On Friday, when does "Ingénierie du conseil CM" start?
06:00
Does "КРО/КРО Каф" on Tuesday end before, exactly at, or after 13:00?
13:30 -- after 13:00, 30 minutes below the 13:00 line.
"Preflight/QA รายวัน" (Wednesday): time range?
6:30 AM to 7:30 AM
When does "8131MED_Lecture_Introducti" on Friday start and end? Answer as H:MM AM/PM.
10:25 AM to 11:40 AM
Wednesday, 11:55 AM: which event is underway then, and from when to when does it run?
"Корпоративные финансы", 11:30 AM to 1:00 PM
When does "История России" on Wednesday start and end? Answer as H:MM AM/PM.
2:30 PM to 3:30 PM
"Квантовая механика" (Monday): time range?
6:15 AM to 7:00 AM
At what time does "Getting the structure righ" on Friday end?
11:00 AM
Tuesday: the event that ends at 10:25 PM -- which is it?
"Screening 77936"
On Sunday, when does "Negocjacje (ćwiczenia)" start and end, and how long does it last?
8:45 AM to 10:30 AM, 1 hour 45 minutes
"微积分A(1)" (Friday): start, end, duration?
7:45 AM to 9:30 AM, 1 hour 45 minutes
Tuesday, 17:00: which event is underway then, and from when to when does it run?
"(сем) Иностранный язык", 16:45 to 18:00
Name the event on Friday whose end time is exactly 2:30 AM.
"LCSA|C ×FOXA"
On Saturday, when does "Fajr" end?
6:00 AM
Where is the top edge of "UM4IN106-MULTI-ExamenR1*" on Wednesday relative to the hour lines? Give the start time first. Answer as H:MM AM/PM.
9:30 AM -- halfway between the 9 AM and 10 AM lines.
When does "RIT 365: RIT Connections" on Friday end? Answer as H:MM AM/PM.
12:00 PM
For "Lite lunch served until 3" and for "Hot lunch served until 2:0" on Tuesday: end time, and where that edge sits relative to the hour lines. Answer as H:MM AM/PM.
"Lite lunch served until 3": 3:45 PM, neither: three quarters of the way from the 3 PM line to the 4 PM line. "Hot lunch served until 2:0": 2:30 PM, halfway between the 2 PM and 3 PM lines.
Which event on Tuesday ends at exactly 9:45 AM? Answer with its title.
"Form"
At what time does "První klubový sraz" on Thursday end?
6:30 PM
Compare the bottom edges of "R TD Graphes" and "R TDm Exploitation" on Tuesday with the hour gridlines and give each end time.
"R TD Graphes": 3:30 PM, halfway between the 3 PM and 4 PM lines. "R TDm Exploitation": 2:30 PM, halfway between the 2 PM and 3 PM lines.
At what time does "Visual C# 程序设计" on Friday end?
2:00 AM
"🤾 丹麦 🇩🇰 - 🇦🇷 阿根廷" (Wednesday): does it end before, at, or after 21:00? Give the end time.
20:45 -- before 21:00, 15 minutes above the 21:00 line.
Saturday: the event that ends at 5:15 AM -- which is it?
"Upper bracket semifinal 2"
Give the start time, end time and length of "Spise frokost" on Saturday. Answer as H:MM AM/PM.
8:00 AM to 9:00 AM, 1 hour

** Task **
Pull out every line of the rows above that contains the string "what", and copy each one in full. Case counts.

** Solution to the problem **
At what time does "Getting the structure righ" on Friday end?
At what time does "První klubový sraz" on Thursday end?
At what time does "Visual C# 程序设计" on Friday end?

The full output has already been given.